For coach Matt Hoppe, heart attack alters view of TSSAA boys state basketball

· Yahoo Sports

CLARKSVILLE — Boyd-Buchanan coach Matt Hoppe noticed a change this week.

Visit asg-reflektory.pl for more information.

Not just because the upper-third of his heart isn’t pumping as well as he hopes it will a year from now. Not just because he wears a defibrillator and monitor around his chest everywhere he goes, including during the DII-A TSSAA boys basketball state tournament semifinals. 

He is seeing life from a completely different vantage point these days.

Hoppe, a Brentwood Academy graduate who previously coached at BA and Clarksville Academy, suffered a major heart attack in January and returned for the first time to coach Boyd-Buchanan in a 61-57 semifinal loss to BGA on March 6

“(The state tournament) felt different for me this time,” he said. “I really just tried to enjoy this journey. I know how hard it is to get here. In the past I've been so consumed with doing everything I could to win and not paying attention to how much these guys enjoy it. The past week has been one of the most fun weeks I've ever had coaching basketball.”

Don't get him wrong — Hoppe, who's 49, said the loss stung.

But on Jan. 22, he was on the floor of Boyd-Buchanan’s basketball facility texting his wife for help after an early morning practice. He was suffering a “widow-maker” heart attack, categorized as a 100% blockage in the heart’s largest vessel, the left anterior descending artery. Doctors at the Chattanooga Heart Institute told him he had two additional blockages, one of which was at 80%. 

His wife, Laura, contacted Boyd-Buchanan’s head of school and athletic director. Within three minutes, the school’s head nurse, Melissa Smith, provided medical attention that Hoppe is sure saved his life. 

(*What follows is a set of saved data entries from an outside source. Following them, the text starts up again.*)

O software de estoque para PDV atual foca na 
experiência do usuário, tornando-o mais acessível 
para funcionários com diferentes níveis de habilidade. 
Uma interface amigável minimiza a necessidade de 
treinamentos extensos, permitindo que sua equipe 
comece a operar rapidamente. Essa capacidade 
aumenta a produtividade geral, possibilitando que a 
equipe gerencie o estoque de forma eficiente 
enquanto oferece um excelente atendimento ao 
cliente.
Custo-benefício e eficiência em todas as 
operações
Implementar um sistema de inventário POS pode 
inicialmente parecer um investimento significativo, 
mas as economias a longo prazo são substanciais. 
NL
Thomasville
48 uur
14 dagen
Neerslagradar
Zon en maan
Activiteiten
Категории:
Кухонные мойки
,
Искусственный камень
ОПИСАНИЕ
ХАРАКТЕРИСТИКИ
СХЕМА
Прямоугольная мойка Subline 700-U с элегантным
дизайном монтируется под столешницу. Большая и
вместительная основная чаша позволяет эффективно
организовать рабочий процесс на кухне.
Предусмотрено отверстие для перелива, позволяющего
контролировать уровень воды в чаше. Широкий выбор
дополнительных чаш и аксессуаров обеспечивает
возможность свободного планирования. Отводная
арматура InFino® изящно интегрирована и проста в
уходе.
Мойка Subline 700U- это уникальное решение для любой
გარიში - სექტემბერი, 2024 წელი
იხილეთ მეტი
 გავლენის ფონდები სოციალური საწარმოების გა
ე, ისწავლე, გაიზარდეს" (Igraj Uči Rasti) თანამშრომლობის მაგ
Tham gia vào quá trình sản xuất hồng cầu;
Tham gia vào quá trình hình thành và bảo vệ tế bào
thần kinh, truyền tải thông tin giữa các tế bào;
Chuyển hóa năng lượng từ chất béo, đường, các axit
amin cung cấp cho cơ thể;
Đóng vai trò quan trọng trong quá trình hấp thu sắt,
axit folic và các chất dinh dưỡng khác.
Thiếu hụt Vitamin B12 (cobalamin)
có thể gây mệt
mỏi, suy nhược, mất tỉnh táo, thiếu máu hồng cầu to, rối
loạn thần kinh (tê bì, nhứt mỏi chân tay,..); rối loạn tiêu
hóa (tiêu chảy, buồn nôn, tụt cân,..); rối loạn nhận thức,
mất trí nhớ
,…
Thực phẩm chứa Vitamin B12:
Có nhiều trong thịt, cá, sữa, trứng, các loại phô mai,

He received stents for the blockages during a six-day hospital stay and returned home. He has heart therapy three times a week. One was scheduled for the day of Boyd-Buchanan’s semifinal. 

“Skipped today,” Hoppe said, laughing. “But I got plenty out there.” 

He said he worried about death in the hospital. But he never lost consciousness and his heart never stopped. He is able to exercise a little more each day and can stop wearing his heart monitor May 1. His wife is a dietitian and watches what he eats closely. 

Hoppe graduated from Brentwood Academy in 1995. He went 68-12 in three seasons as BA’s coach, reaching the DII-AA state championship game in 2021, and lost in the 2022 semifinals. He led Clarksville Academy to the DII-A state semifinals in 2023. 

BGA coach Trey Meyer said his heart “sunk into (his) desk” when he heard what happened in January.

Hoppe didn’t have to return to coaching at all — ever — and certainly not in 2026. But he was back on the Buccaneers' bench for the region tournament in January in a limited capacity while Boyd-Buchanan assistant Tracey Walker took his place. 

Hoppe informed Walker on the bus ride to the state semifinal that he wanted to take the reins again. He was fairly active on the sideline, especially at one point in the fourth quarter when he argued for a goaltending call against BGA. 

“I felt like I'd kind of be a hypocrite if I didn't at least try to come back and coach these guys after doing something hard and difficult like I did,” Hoppe said. “For two years I've been telling them to ‘do hard things’ . . . I felt if I was well enough and healthy enough to do it, I had to.” 

That resonated with Boyd-Buchanan junior Ian Allen, who scored 14 points in the semis.

“One thing I take from Coach Hoppe is how to handle ‘hard’ better,” Allen said. “We’ve been through a lot this year. Handling ‘hard’ a lot better was way more important for us after he went down. We wanted to keep playing for him.”

Tyler Palmateer covers high school sports for The Tennessean. Have a story idea for Tyler? Reach him at [email protected] and on the X platform, @tpalmateer83.